[Entries taken from a collection]
------------------------------------------------
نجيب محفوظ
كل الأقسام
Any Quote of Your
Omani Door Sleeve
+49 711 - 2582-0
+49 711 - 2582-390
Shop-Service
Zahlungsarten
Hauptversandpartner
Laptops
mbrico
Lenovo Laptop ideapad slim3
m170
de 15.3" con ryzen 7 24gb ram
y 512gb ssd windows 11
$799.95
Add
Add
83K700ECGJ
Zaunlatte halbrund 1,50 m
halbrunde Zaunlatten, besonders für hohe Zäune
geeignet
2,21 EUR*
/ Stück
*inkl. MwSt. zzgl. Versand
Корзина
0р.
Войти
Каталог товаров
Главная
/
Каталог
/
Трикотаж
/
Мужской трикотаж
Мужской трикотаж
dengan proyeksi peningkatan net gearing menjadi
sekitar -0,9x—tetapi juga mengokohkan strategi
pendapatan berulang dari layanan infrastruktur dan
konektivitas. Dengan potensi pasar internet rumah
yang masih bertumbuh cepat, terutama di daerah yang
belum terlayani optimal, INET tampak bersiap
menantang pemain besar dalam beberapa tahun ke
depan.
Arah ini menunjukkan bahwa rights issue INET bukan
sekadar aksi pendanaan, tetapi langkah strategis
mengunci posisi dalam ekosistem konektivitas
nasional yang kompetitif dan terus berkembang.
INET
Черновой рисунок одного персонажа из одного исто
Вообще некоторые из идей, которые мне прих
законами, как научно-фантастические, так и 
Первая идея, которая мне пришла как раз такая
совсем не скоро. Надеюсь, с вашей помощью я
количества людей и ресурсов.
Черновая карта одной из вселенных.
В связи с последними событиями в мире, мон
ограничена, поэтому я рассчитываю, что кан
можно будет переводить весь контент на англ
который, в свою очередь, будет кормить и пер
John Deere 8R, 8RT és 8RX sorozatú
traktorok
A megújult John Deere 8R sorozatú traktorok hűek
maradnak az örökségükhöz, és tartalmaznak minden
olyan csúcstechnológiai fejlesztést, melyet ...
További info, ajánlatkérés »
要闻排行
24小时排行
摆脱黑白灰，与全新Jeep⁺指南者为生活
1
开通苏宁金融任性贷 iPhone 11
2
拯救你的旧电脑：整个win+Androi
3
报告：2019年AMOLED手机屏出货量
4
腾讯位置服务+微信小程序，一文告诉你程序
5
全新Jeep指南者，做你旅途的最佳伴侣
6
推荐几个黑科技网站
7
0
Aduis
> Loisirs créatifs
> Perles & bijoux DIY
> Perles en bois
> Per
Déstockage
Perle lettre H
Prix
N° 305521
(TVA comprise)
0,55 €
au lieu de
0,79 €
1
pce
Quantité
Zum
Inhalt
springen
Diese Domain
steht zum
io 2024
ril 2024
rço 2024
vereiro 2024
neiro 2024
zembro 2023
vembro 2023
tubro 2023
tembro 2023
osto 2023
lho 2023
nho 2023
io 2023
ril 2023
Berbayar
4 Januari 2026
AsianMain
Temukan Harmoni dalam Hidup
------------------------------------------------
Exercise requirements: Every entry above must be reproduced word for word.

Answer box:
نجيب محفوظ
كل الأقسام
Any Quote of Your
Omani Door Sleeve
+49 711 - 2582-0
+49 711 - 2582-390
Shop-Service
Zahlungsarten
Hauptversandpartner
Laptops
mbrico
Lenovo Laptop ideapad slim3
m170
de 15.3" con ryzen 7 24gb ram
y 512gb ssd windows 11
$799.95
Add
Add
83K700ECGJ
Zaunlatte halbrund 1,50 m
halbrunde Zaunlatten, besonders für hohe Zäune
geeignet
2,21 EUR*
/ Stück
*inkl. MwSt. zzgl. Versand
Корзина
0р.
Войти
Каталог товаров
Главная
/
Каталог
/
Трикотаж
/
Мужской трикотаж
Мужской трикотаж
dengan proyeksi peningkatan net gearing menjadi
sekitar -0,9x—tetapi juga mengokohkan strategi
pendapatan berulang dari layanan infrastruktur dan
konektivitas. Dengan potensi pasar internet rumah
yang masih bertumbuh cepat, terutama di daerah yang
belum terlayani optimal, INET tampak bersiap
menantang pemain besar dalam beberapa tahun ke
depan.
Arah ini menunjukkan bahwa rights issue INET bukan
sekadar aksi pendanaan, tetapi langkah strategis
mengunci posisi dalam ekosistem konektivitas
nasional yang kompetitif dan terus berkembang.
INET
Черновой рисунок одного персонажа из одного исто
Вообще некоторые из идей, которые мне прих
законами, как научно-фантастические, так и 
Первая идея, которая мне пришла как раз такая
совсем не скоро. Надеюсь, с вашей помощью я
количества людей и ресурсов.
Черновая карта одной из вселенных.
В связи с последними событиями в мире, мон
ограничена, поэтому я рассчитываю, что кан
можно будет переводить весь контент на англ
который, в свою очередь, будет кормить и пер
John Deere 8R, 8RT és 8RX sorozatú
traktorok
A megújult John Deere 8R sorozatú traktorok hűek
maradnak az örökségükhöz, és tartalmaznak minden
olyan csúcstechnológiai fejlesztést, melyet ...
További info, ajánlatkérés »
要闻排行
24小时排行
摆脱黑白灰，与全新Jeep⁺指南者为生活
1
开通苏宁金融任性贷 iPhone 11
2
拯救你的旧电脑：整个win+Androi
3
报告：2019年AMOLED手机屏出货量
4
腾讯位置服务+微信小程序，一文告诉你程序
5
全新Jeep指南者，做你旅途的最佳伴侣
6
推荐几个黑科技网站
7
0
Aduis
> Loisirs créatifs
> Perles & bijoux DIY
> Perles en bois
> Per
Déstockage
Perle lettre H
Prix
N° 305521
(TVA comprise)
0,55 €
au lieu de
0,79 €
1
pce
Quantité
Zum
Inhalt
springen
Diese Domain
steht zum
io 2024
ril 2024
rço 2024
vereiro 2024
neiro 2024
zembro 2023
vembro 2023
tubro 2023
tembro 2023
osto 2023
lho 2023
nho 2023
io 2023
ril 2023
Berbayar
4 Januari 2026
AsianMain
Temukan Harmoni dalam Hidup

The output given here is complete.